> **WHAT THE TASK REQUIRES**: Copy the data below word for word, starting at the line containing "Time on the clock? reply like 1 h 49 min" and ending at the line containing "reads: 4 h 38 min". Leave the pictures out of your copy.

== MATERIAL PROVIDED

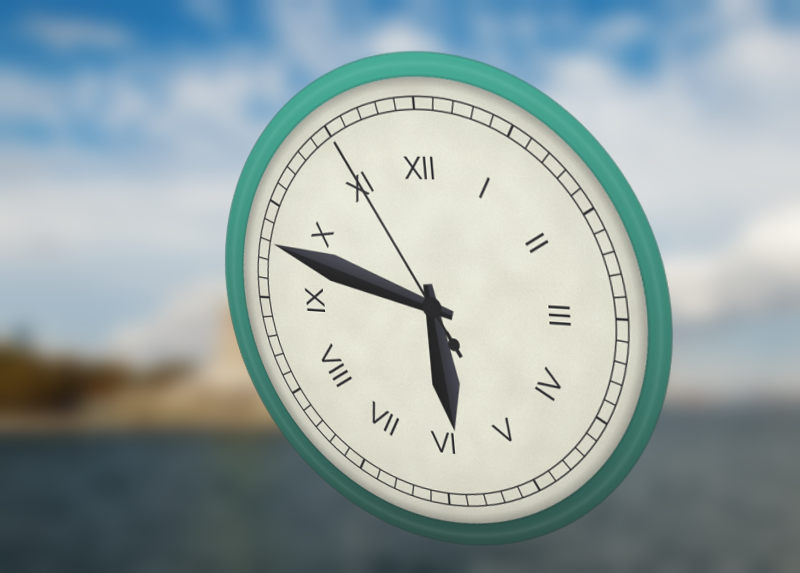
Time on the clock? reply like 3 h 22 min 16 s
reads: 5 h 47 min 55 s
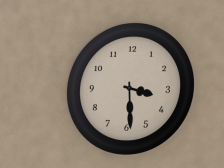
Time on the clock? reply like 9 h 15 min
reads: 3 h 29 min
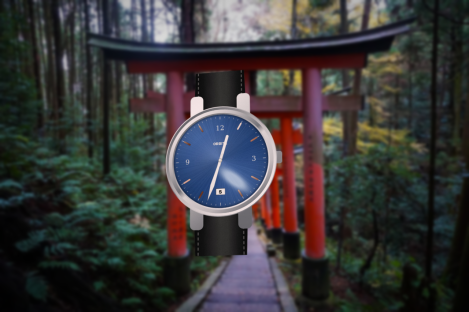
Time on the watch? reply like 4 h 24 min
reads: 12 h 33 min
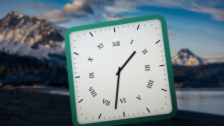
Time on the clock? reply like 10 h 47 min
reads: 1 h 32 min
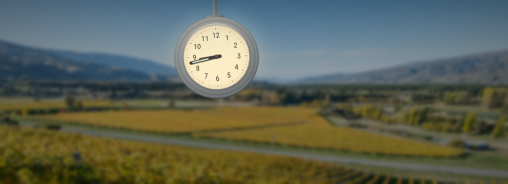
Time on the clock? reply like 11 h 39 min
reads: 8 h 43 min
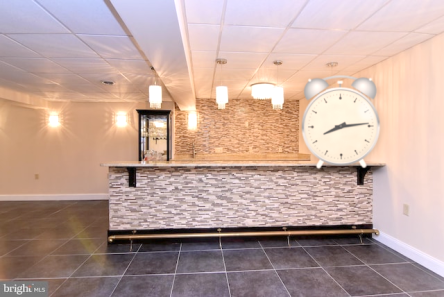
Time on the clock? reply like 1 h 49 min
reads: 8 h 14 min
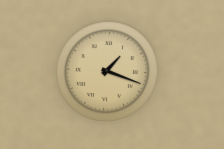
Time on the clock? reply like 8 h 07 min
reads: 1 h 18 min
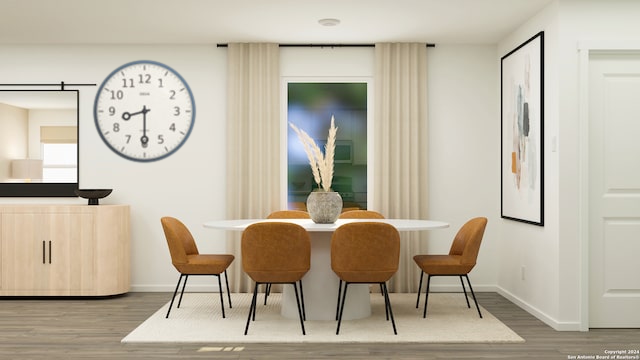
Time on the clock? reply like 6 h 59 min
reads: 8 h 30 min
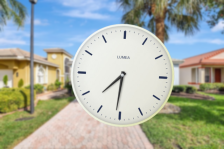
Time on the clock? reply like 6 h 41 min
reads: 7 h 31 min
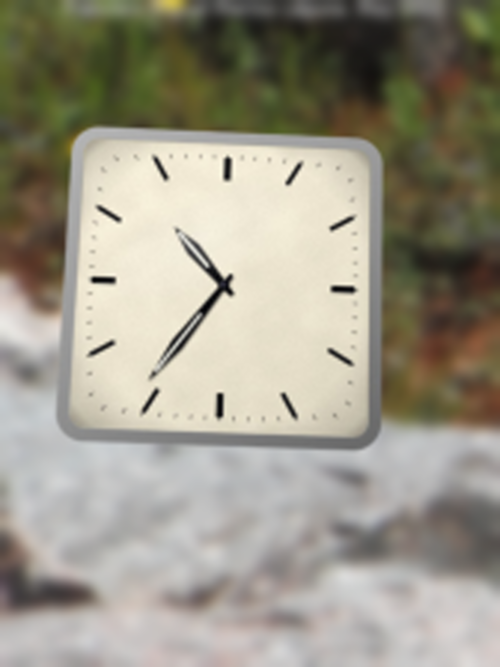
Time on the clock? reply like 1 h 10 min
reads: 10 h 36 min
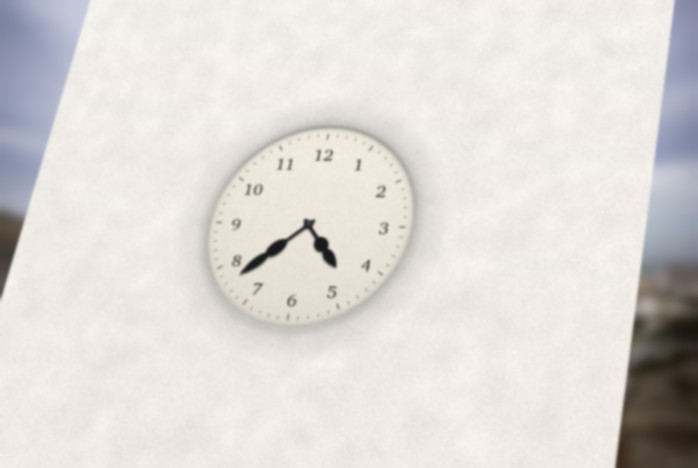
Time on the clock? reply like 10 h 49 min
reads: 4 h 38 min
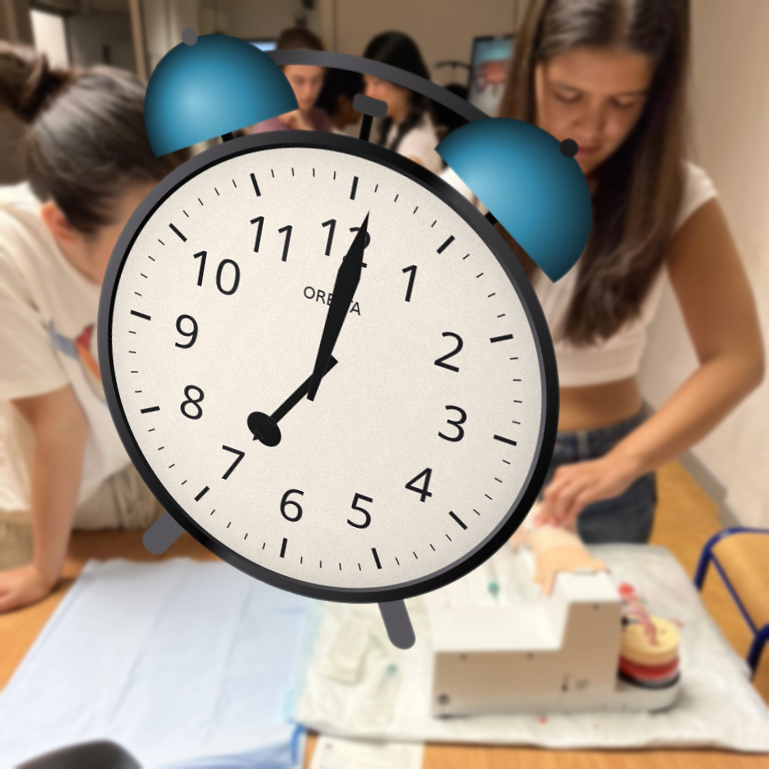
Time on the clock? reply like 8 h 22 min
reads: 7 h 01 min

====
== MATERIAL PROVIDED

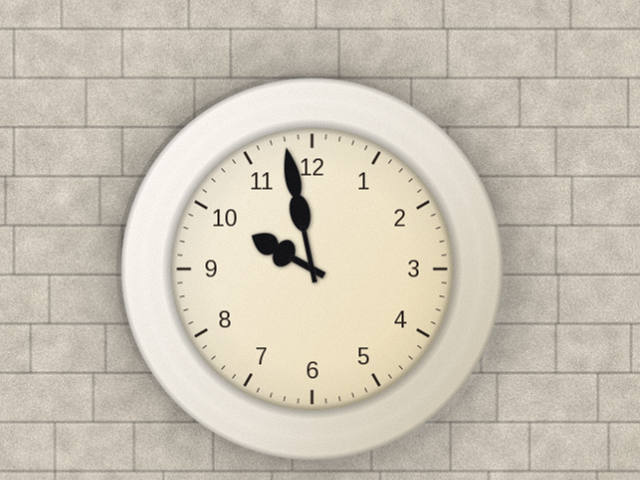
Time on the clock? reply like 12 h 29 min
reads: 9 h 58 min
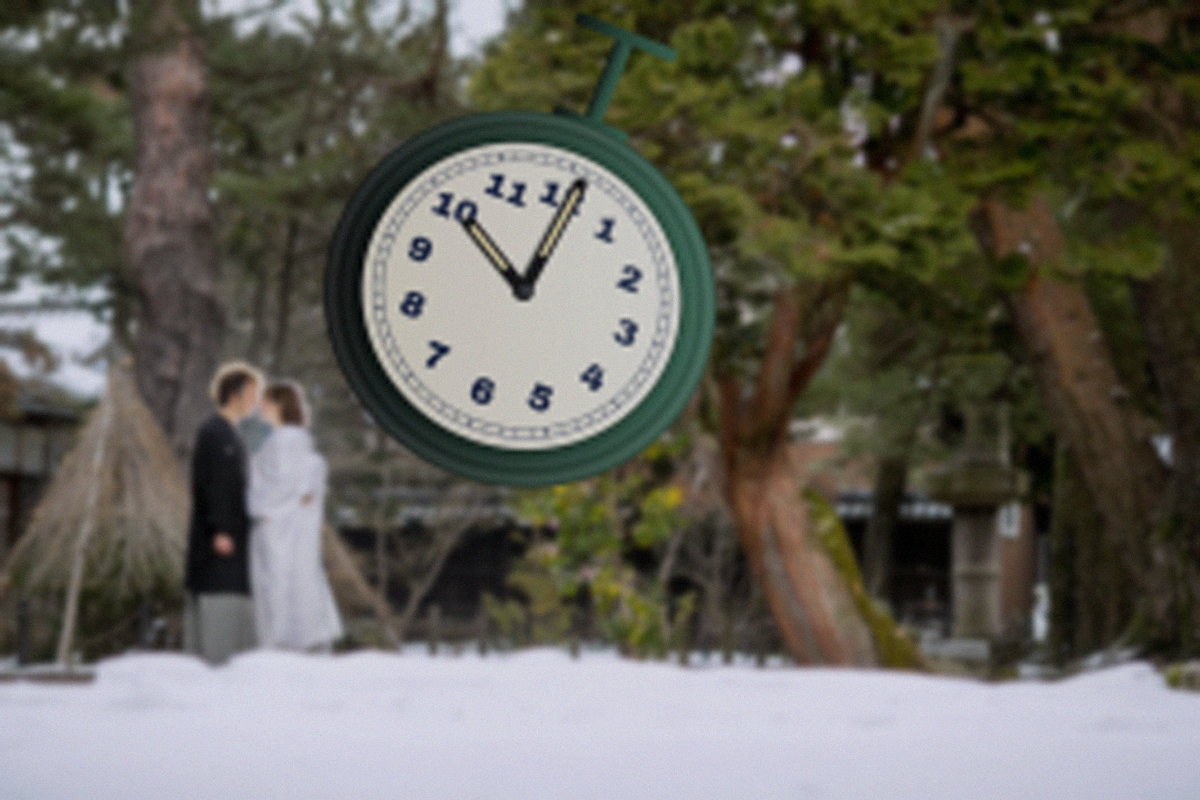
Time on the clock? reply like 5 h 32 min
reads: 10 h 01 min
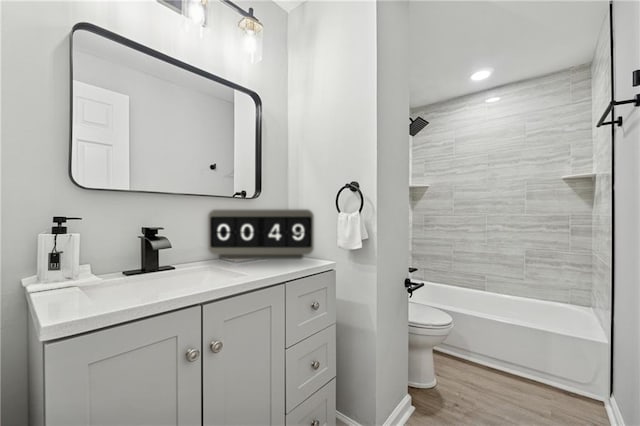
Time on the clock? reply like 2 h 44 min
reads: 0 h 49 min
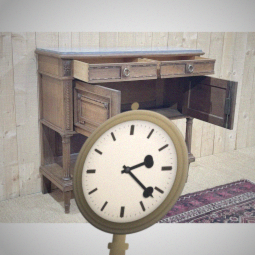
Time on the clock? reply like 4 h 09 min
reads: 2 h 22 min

====
== MATERIAL PROVIDED

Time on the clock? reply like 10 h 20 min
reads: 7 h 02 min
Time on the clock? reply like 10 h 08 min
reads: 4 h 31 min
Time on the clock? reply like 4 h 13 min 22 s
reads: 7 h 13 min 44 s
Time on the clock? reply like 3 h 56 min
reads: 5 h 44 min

====

> **OUTPUT OF THE EXERCISE**:
Time on the clock? reply like 1 h 49 min
reads: 8 h 14 min
Time on the clock? reply like 8 h 07 min
reads: 1 h 18 min
Time on the clock? reply like 6 h 59 min
reads: 8 h 30 min
Time on the clock? reply like 6 h 41 min
reads: 7 h 31 min
Time on the clock? reply like 1 h 10 min
reads: 10 h 36 min
Time on the clock? reply like 10 h 49 min
reads: 4 h 38 min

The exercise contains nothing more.